Below is a plot showing the map of scanpaths:

plot(map, cex=4)
text(map, labels=rownames(map))

Plots/map_of_scanpath_space.png

Interestingly, the scanpaths are arranged in the same way as in the plot of the data at the top except that the axes are mirrored. Participants are arranged vertically and reading patterns are horizontally. This suggests that the scasim measure not just recovered these two different kinds of information (reading speed and reading strategy) but also that it can distinguish between them.

To test how well this map represents the original dissimilarity scores, we can calculate the pair-wise differences on the map and compare them to the pair-wise scasim scores:

d1.dash <- as.matrix(dist(map))
plot(d1, d1.dash)

Plots/fit_of_map.png

This plot suggests that the map preserves the variance in dissimilarity scores really well. Given this very good fit of the map, it appears that two dimensions were sufficient to describe the scanpath variance that is captured by scasim. This is not surprising because the scanpaths in the toy data set were designed to vary with respect to two properties: 1.) The speed of the reader, and 2.) whether there was a regression back to the beginning of the sentence and how long it was.
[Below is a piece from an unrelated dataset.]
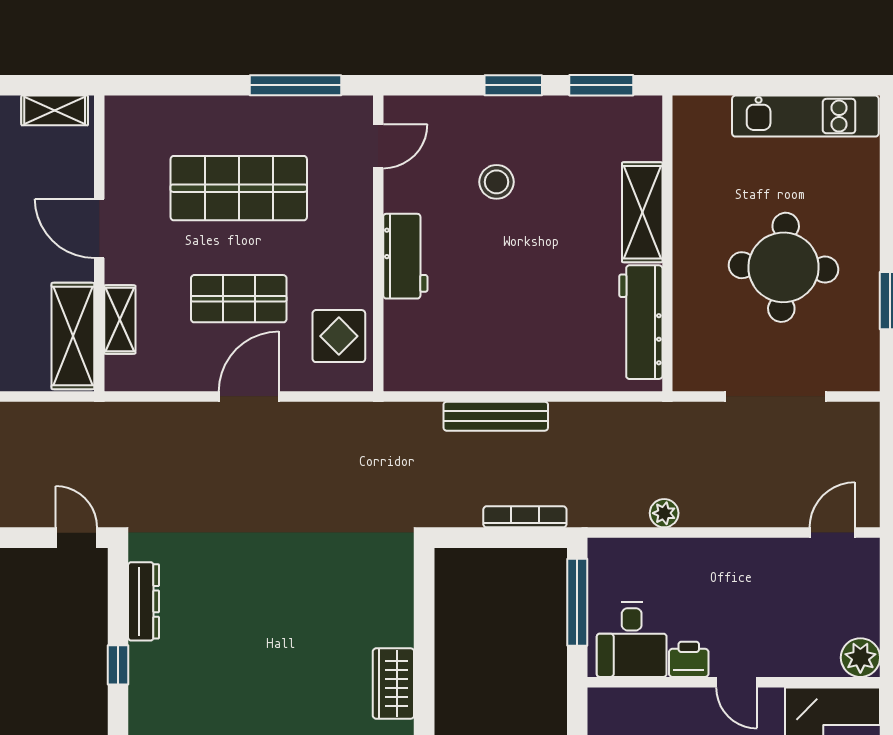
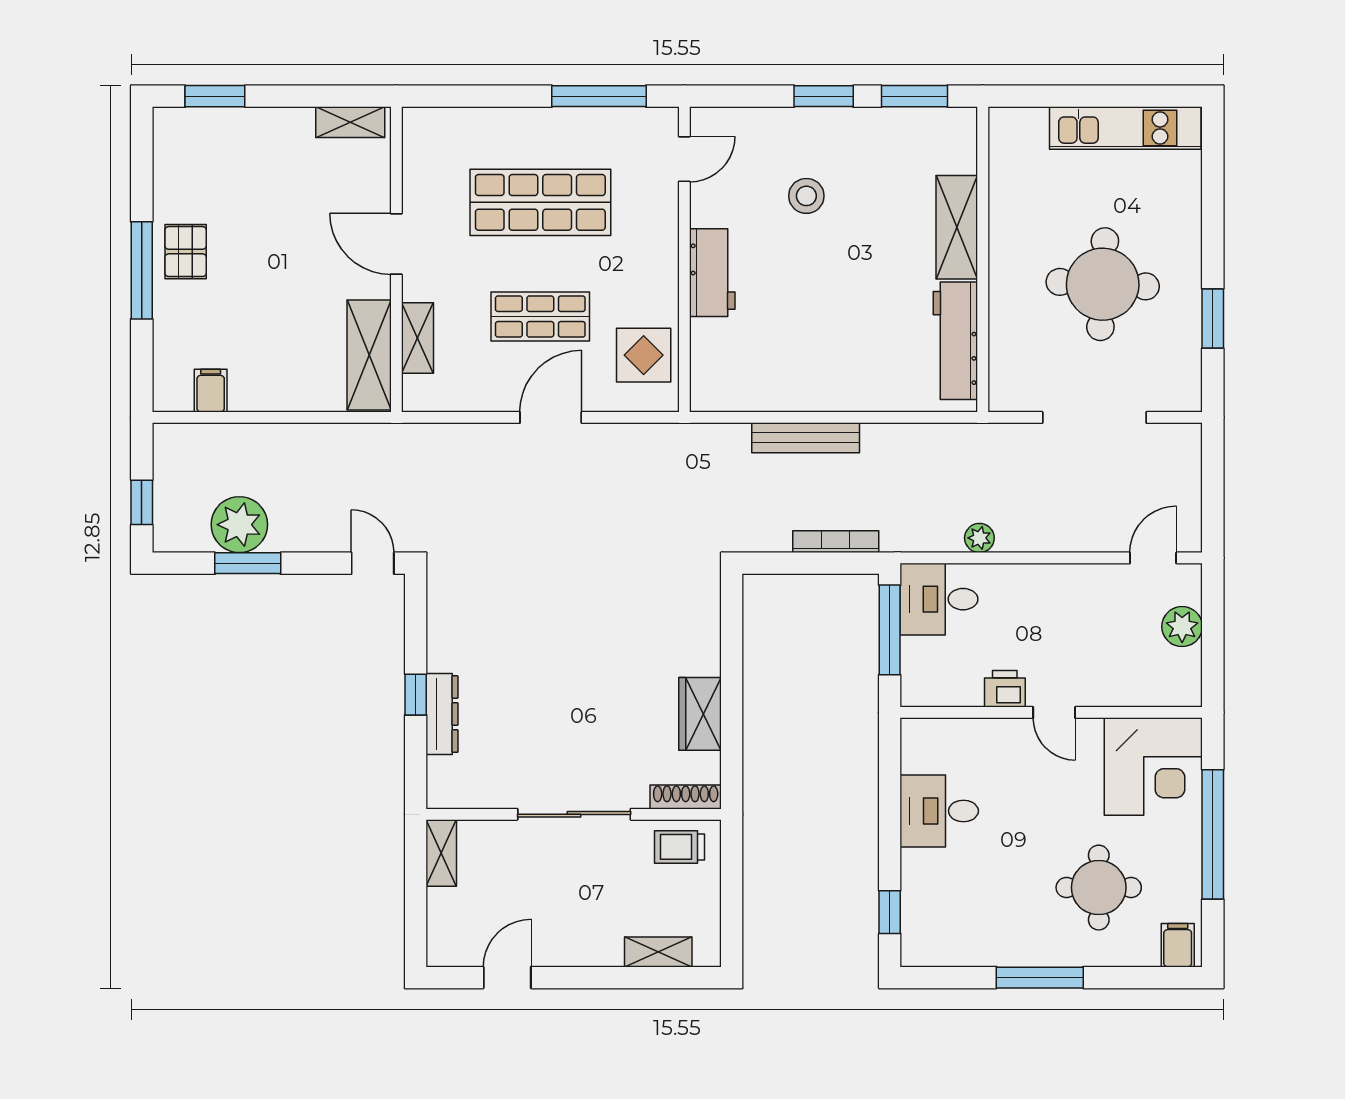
dresser: (144, 601) -> (442, 714), moved
desk: (632, 640) -> (939, 599), moved, turned 90
plant: (860, 658) -> (1182, 627), moved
The benefit of the map representation is that it has much weaker statistical dependencies and that it is much more suitable for all kinds of analyses. For example, we can choose among a large number of clustering algorithms to test whether there are groups of similar scanpaths in a data set. Below, we use the simple k-means algorithm to illustrate this:

set.seed(10)
clusters <- kmeans(map, 3, iter.max=100)
plot(map, cex=4, col=clusters$cluster, pch=19)
text(map, labels=rownames(map), col="white")
points(clusters$centers, col="blue", pch=3, cex=4)

Plots/clusters.png

In this plot, color indicates to which cluster a scanpath belongs and the crosses show the center of each cluster.

Apart from cluster analyses there are many other ways to analyze scanpath variance. See the articles listed below for more details.

References

  • von der Malsburg, T., & Vasishth, S. (2011). What is the scanpath signature of syntactic reanalysis? Journal of Memory and Language, 65(2), 109–127. http://dx.doi.org/10.1016/j.jml.2011.02.004
  • von der Malsburg, T., Kliegl, R., & Vasishth, S. (2015). Determinants of scanpath regularity in reading. Cognitive Science, 39(7), 1675–1703. http://dx.doi.org/10.1111/cogs.12208
  • von der Malsburg, T., & Vasishth, S. (2013). Scanpaths reveal syntactic underspecification and reanalysis strategies. Language and Cognitive Processes, 28(10), 1545–1578. http://dx.doi.org/10.1080/01690965.2012.728232
  • von der Malsburg, T., Vasishth, S., & Kliegl, R. (2012). Scanpaths in reading are informative about sentence processing. In P. B. Michael Carl, & K. K. Choudhary, {Proceedings of the First Workshop on Eye-tracking and Natural Language Processing} (pp. 37–53). Mumbai, India: The COLING 2012 organizing committee.